Beata Czempiel, dyrektor placówki, uspokaja, że nie ma mowy o żadnym zamknięciu czy zawieszeniu działalności oddziałów.
- Realizujemy remonty, duże unijne projekty, jesteśmy w fazie rozwoju i modernizacji - mówi. Przyznaje jednak, że ubiegłoroczny bilans szpitala zamknie się stratą 1,3 miliona złotych. W tym roku kwota zadłużenia może sięgnąć nawet czterech milionów złotych!

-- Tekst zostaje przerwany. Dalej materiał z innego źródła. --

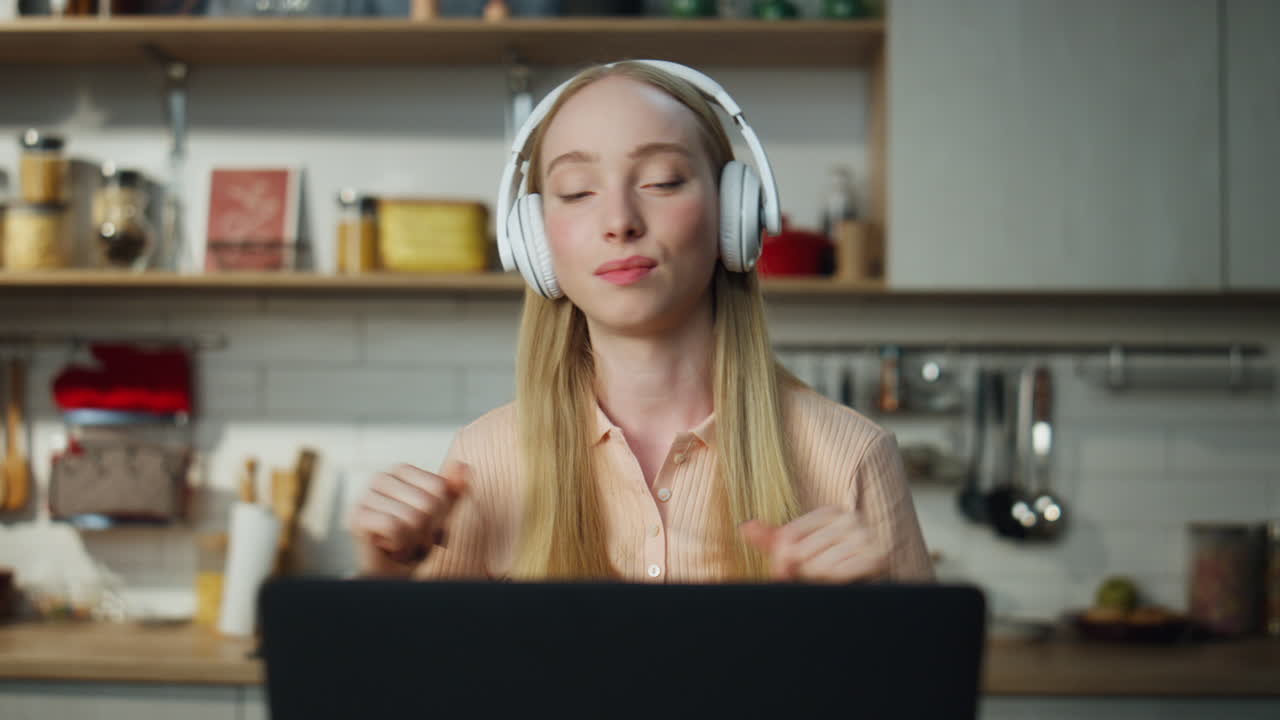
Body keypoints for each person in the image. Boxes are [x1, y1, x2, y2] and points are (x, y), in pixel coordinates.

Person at [350, 61, 933, 584]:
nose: (620, 221)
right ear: (533, 240)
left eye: (661, 181)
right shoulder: (483, 461)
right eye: (577, 191)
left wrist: (858, 629)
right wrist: (382, 585)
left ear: (735, 214)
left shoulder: (851, 457)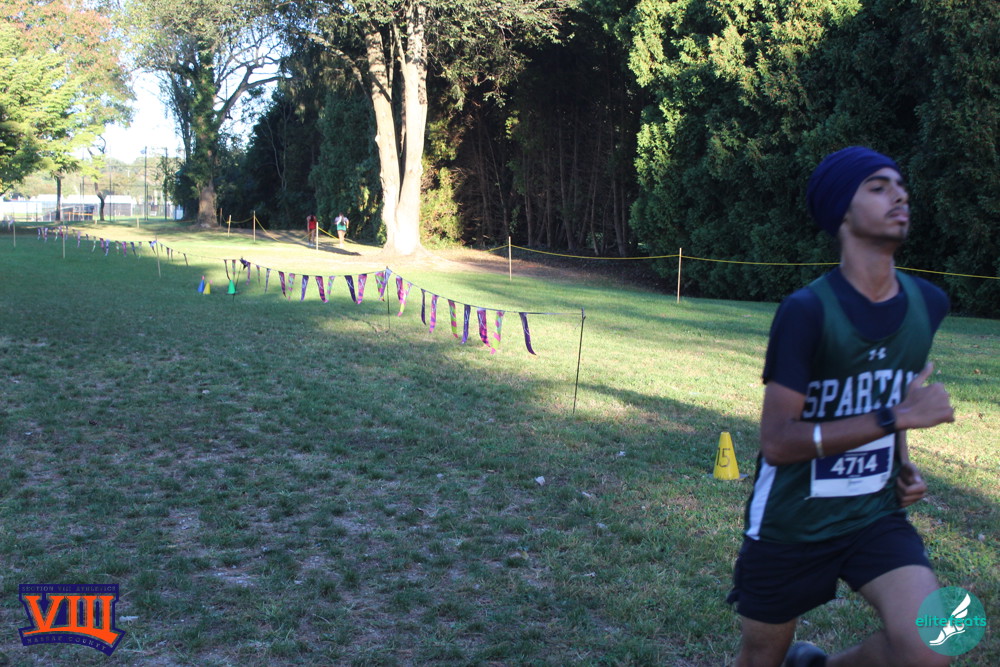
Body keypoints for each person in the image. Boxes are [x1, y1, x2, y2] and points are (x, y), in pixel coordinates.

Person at [728, 146, 955, 667]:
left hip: (875, 514)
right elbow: (777, 442)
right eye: (877, 187)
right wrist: (897, 418)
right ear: (842, 212)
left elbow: (890, 394)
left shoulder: (928, 303)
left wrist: (902, 462)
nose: (898, 195)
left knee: (942, 639)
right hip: (791, 522)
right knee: (761, 657)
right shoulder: (806, 311)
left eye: (900, 185)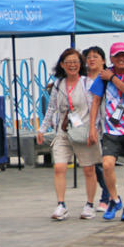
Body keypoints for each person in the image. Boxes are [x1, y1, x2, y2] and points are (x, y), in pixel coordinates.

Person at [37, 48, 100, 220]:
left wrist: (94, 129)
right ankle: (61, 204)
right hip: (64, 131)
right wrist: (42, 129)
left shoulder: (88, 83)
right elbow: (51, 108)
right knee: (59, 167)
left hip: (84, 131)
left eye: (76, 62)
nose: (72, 65)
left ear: (81, 64)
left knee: (88, 169)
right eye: (69, 62)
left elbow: (95, 107)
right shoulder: (58, 84)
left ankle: (89, 204)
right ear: (62, 65)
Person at [89, 42, 124, 221]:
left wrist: (112, 78)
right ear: (111, 59)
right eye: (117, 56)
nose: (121, 59)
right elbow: (96, 101)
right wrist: (92, 127)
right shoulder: (102, 76)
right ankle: (114, 199)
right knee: (107, 164)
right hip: (112, 128)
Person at [83, 46, 113, 211]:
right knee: (91, 164)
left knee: (102, 163)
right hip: (86, 126)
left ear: (103, 60)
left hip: (105, 125)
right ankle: (108, 193)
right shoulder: (82, 79)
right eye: (88, 57)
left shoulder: (107, 78)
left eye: (95, 56)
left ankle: (106, 196)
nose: (91, 60)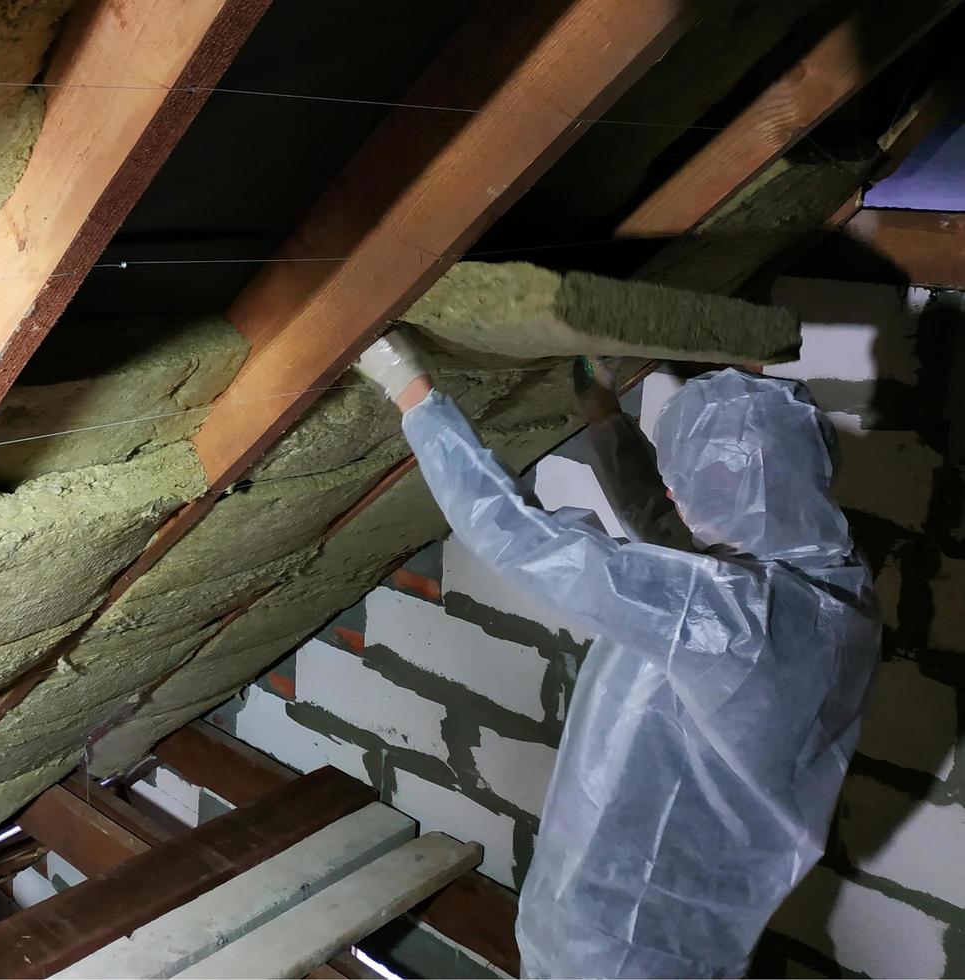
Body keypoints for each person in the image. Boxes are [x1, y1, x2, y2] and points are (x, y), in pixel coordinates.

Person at [354, 331, 880, 979]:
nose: (680, 498)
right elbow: (668, 534)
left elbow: (526, 542)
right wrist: (599, 407)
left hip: (616, 948)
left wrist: (413, 393)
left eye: (695, 486)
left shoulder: (735, 623)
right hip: (685, 936)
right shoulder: (832, 585)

Kłopoty finansowe mają prawie wszystkie szpitale w Polsce. Jak informuje Ministerstwo Zdrowia, w dwóch pierwszych kwartałach 2019 r. zadłużenie publicznych placówek służby zdrowia przekroczyło 13,8 mld!
Skąd biorą się te deficyty? W szybkim tempie wzrastają wydatki, głównie te wynikające z norm zatrudnienia, minimalnego wynagrodzenia, podwyżek dla lekarzy specjalistów, pielęgniarek, położnych i ratowników medycznych. Obecnie 70 procent kosztów strzeleckiego szpitala stanowią płace, dodatkowo trudności w zapewnieniu całodobowej opieki zdrowotnej na oddziałach szpitalnych wymuszają zawieranie coraz większej ilości kosztownych umów-zleceń. Środki z NFZ przeznaczone na wzrost zarobków zabezpieczają jedynie 94 procent potrzeb. Tymczasem roszczenia płacowe pracowników nie ustają. W naszej placówce umowę wypowiedziało właśnie 10 anestezjologów - czyli wszyscy zatrudnieni.
- Mamy umowę z anestezjologami do końca marca. Rozpiszemy konkurs, będziemy negocjować nowe umowy - musimy znaleźć rozwiązanie - zapewnia dyrektorka.
W Polsce brakuje specjalistów anestezjologów, wiele szpitali o nich zabiega - bez nich nie odbędzie się żadna operacja. Z danych Naczelnej Izby Lekarskiej wynika, że w Polsce specjalizację anestezjologiczną ma 7 tysięcy lekarzy (gdy np. lekarzy chorób wewnętrznych jest ponad 30 tysięcy).